HC Deb 24 May 2002 vol 386 cc712-3W
Mr. Lloyd

To ask the Secretary of State for the Home Department if he will make a statement on the status of Sikhs within the Statutory Code of Practice on the Duty to Promote Race Equality. [57975]

Angela Eagle

[holding answer 23 May 2002]Sikhs have the same status as all other ethnic and racial groups within the draft Statutory Code of Practice on the Duty to Promote Race Equality currently before Parliament.

Some Sikh organisations have argued that Sikhs should be monitored as a separate ethnic group rather than subsumed in one of the generic monitoring categories used in the 2001 Census. The fact that case law has established Sikhs as an ethnic group for the purposes of the Race Relations Act does not, of itself, justify different treatment from the many other ethnic and racial groups in the United Kingdom.

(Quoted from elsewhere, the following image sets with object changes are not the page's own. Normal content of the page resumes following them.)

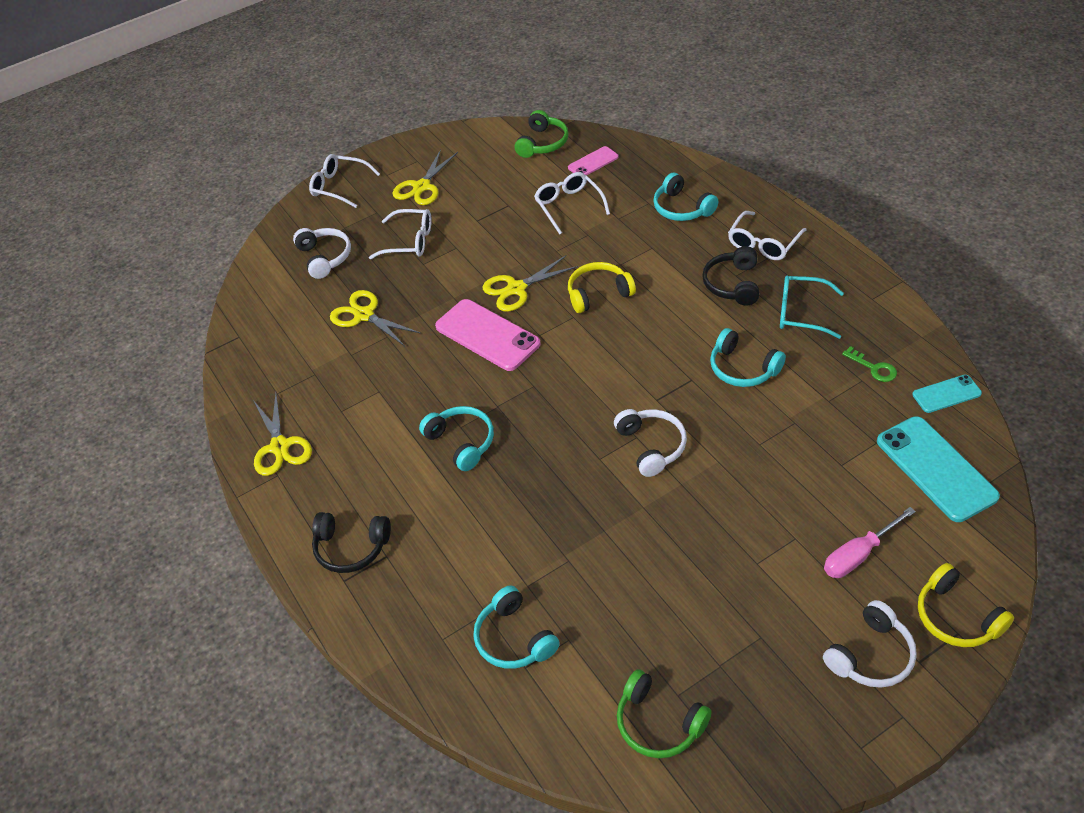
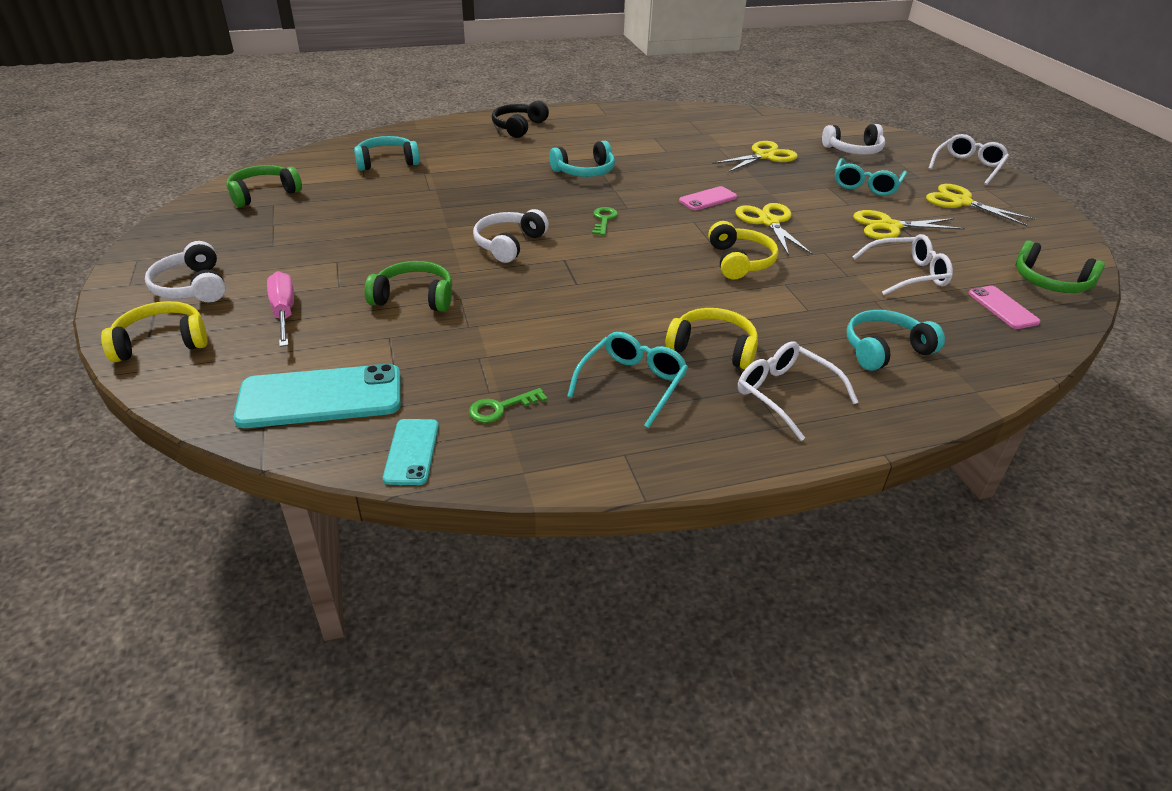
camera: 100 degrees right, 10 degrees down
(280, 446) = (632, 117): yellow scissors -> yellow scissors (889, 226)
(409, 241) = (866, 185): white glasses -> turquoise glasses
(487, 335) = (708, 199): pink phone -> pink phone, size x0.54
(567, 395) = (604, 220): none -> green key
(651, 446) = (509, 244): white headphones -> white headphones turned 120 degrees clockwise
(733, 284) = (713, 348): black headphones -> yellow headphones
(743, 368) = (569, 317): turquoise headphones -> none
(778, 474) = (414, 297): none -> green headphones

The draft statutory Code of Practice encourages authorities to use the same ethnic classification system as used in the 2001 Census, or categories that match them very closely. However, the draft statutory Code also recognises that authorities may choose to collect more detailed information to reflect local circumstances. Public authorities with significant Sikh populations in their area may opt to do this. Helpfully, demographic information about British Sikhs will be available for the first time from the results of the religious identity question in the 2001 Census due to be published next February.